I have no God to appeal to, only you dear reader so listen closely: There is no further natural "moral progress" from here because "moral progress" was simply Is disguised as Ought. What is so striking about Harry Potter And The Methods Of Rationality is that it's obvious sapience is sacred to its author. Implicit in the narrative's sympathy even for people who have hurt others is the idea that almost nobody is capable of committing an unforgivable crime for which they deserve death. Perhaps if I take the narrative of HPMOR completely literally it is not humanly possible. But it is transhumanly possible. I think right now we still live in a world something like the one HPMOR is written for, a place where a very thin sliver of humanity (if anyone at all) has ever done something so awful that their rightful fate is death or damnation. As this century continues and humanism declines at the same time our awesome technological powers expand I expect that to become less and less true. We will increasingly find it within ourselves to visit unforgivable atrocities on each other, and by the time circumstance is done making us its victims I'm not sure we won't deserve whatever ultimately happens to us.
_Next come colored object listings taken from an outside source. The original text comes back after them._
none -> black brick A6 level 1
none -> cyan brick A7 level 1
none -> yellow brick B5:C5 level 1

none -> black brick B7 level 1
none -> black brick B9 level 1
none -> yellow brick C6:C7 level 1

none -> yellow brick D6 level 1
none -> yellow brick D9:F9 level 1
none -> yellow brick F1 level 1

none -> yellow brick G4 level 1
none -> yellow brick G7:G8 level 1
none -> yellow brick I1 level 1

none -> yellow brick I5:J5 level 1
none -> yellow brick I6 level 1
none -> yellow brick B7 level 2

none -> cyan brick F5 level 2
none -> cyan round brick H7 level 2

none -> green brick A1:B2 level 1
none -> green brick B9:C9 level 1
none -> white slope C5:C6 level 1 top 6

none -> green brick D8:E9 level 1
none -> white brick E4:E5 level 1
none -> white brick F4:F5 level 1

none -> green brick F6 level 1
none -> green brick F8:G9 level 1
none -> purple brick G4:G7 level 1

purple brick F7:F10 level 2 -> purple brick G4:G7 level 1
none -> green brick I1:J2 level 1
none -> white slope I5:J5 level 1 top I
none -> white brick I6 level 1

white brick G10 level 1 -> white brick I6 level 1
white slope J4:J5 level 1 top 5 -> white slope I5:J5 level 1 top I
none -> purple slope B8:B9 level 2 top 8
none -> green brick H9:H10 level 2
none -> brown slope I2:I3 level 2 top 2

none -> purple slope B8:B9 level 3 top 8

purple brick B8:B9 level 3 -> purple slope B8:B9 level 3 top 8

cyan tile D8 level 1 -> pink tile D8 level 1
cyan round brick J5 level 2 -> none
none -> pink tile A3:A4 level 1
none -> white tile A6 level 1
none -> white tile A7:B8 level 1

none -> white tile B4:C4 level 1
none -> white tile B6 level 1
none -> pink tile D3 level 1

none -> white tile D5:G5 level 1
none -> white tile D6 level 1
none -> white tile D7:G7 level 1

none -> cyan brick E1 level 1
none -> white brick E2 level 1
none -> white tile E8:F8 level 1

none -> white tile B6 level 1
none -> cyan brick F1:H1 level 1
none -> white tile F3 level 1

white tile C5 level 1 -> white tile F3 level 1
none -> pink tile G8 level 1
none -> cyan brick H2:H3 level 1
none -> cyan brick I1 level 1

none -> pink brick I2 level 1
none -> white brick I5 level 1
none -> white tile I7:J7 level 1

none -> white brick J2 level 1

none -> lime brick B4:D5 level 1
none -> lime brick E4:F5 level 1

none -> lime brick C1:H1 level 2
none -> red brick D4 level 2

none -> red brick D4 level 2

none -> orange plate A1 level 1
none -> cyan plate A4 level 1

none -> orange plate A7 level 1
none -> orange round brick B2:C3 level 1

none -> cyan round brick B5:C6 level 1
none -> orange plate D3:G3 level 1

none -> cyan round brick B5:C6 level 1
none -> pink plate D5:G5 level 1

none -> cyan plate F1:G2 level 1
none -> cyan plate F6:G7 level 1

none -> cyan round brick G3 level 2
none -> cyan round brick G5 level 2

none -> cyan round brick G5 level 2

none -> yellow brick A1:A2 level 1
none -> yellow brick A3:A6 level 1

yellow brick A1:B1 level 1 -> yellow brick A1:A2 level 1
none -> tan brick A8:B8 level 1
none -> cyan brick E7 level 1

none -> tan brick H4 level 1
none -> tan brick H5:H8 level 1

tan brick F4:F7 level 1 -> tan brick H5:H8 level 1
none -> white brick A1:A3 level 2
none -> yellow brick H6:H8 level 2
But if we ascend soon, it might not happen.
Even at this late hour, where it might seem like things are caving in and our societal situation grows increasingly desperate, it could still end up not mattering if we transcend in the near future. I think we're an unusually good roll in the values department, and even if humanity did find some alternative tech tree to climb back up the ladder after nuclear armageddon it's not obvious to me that new civilization would ascend with values as benevolent and egalitarian as those brought about by industrialization and firearms. I worry if we let the sun set on us now for a brighter future tomorrow, it's unlikely to rise for us again. I've seen some advocates of AI pause criticize their opponents for being 'cucks' who want to hand over the universe to a stronger and better AI. Yet they become completely casual about the risks of handing over our lightcone to whatever future civilization rises from the ashes of WW3. If this is you I have to ask: Why are you so eager to inseminate the universe with some other civilization's cultural code? I suspect but cannot prove that much of it comes down to the goodness of this deed being too good for us, that we are too cowardly to seize our destiny. If this hemisphere of puritans does not grab its chance it will be because we lack the necessary sangfroid, the ability to stay calm in the face of unavoidable danger and make rational decisions. If we cannot bear to lock in our good values perhaps we will cede the task to a different people less paralyzed by scrupulosity and neurosis. Perhaps even humanity as a whole is too fearful and the remaining hope lies with some other species on some distant star.
That, too, is natural selection at work.